WHAT TO PRODUCE.
Within these entries, which lines include the string "CROSS"? Copy each one.

________________________

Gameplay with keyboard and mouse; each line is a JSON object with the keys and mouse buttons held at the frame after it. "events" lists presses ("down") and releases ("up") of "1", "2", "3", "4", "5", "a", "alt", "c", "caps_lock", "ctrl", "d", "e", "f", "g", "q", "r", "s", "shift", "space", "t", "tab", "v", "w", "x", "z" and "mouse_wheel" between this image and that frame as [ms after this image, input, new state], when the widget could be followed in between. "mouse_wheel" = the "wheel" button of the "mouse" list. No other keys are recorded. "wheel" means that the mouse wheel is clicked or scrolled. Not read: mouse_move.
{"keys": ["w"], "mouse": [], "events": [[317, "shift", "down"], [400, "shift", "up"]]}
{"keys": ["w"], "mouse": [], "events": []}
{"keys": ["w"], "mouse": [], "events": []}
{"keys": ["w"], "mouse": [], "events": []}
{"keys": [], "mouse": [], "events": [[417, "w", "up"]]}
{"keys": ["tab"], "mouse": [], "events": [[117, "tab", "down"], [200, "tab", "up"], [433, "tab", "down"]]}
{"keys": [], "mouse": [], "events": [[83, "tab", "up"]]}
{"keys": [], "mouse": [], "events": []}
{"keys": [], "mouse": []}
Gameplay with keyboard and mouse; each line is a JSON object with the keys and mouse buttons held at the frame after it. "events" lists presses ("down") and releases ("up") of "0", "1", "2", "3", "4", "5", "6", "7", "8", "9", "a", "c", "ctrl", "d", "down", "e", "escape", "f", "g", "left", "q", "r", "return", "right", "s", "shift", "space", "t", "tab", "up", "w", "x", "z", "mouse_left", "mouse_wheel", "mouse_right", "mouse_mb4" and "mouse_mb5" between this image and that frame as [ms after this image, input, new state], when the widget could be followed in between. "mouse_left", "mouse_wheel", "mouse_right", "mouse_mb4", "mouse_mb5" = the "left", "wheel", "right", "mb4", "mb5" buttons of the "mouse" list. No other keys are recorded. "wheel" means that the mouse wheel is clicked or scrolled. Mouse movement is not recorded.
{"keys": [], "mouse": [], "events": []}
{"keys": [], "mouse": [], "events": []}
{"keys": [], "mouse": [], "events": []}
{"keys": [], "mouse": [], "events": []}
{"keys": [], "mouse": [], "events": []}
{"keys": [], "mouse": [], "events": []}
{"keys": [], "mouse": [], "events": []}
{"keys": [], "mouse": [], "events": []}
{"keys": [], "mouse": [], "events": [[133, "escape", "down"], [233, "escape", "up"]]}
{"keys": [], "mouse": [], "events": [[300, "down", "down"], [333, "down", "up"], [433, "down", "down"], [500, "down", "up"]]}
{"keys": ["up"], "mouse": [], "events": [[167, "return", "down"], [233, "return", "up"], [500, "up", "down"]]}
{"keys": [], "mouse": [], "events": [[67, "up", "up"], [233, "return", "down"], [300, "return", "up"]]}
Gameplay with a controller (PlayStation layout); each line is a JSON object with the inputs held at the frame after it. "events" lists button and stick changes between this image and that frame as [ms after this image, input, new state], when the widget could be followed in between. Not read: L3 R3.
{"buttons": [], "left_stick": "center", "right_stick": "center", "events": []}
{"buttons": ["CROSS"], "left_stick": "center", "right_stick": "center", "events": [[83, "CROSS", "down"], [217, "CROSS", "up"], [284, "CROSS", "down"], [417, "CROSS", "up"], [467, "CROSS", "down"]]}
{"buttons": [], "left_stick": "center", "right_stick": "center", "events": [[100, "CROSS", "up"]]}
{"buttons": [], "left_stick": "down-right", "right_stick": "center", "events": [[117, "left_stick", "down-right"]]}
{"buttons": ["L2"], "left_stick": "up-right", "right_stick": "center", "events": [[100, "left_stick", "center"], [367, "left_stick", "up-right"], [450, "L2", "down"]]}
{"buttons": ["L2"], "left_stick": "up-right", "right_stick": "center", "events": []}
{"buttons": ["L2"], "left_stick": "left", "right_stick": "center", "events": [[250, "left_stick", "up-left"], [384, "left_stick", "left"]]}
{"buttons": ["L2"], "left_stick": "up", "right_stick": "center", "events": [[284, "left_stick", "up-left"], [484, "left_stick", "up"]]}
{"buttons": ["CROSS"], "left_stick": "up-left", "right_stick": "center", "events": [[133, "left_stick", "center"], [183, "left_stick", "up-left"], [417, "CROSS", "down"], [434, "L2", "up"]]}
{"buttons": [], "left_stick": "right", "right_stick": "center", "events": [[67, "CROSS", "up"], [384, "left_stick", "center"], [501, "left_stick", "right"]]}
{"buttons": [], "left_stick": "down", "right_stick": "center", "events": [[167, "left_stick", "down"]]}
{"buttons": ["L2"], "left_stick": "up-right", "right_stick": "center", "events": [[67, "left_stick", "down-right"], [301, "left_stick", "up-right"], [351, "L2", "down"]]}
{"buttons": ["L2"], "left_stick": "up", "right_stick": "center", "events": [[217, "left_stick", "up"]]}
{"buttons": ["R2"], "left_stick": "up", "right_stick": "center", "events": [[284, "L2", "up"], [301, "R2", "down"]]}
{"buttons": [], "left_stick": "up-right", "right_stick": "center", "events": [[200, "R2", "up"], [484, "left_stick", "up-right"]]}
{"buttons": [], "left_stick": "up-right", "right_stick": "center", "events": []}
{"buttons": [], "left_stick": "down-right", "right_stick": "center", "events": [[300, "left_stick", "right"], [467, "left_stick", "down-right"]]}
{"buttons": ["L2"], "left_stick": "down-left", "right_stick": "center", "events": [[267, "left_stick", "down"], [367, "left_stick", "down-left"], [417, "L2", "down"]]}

________________________

ANSWER TO THIS TASK.
{"buttons": ["CROSS"], "left_stick": "center", "right_stick": "center", "events": [[83, "CROSS", "down"], [217, "CROSS", "up"], [284, "CROSS", "down"], [417, "CROSS", "up"], [467, "CROSS", "down"]]}
{"buttons": [], "left_stick": "center", "right_stick": "center", "events": [[100, "CROSS", "up"]]}
{"buttons": ["CROSS"], "left_stick": "up-left", "right_stick": "center", "events": [[133, "left_stick", "center"], [183, "left_stick", "up-left"], [417, "CROSS", "down"], [434, "L2", "up"]]}
{"buttons": [], "left_stick": "right", "right_stick": "center", "events": [[67, "CROSS", "up"], [384, "left_stick", "center"], [501, "left_stick", "right"]]}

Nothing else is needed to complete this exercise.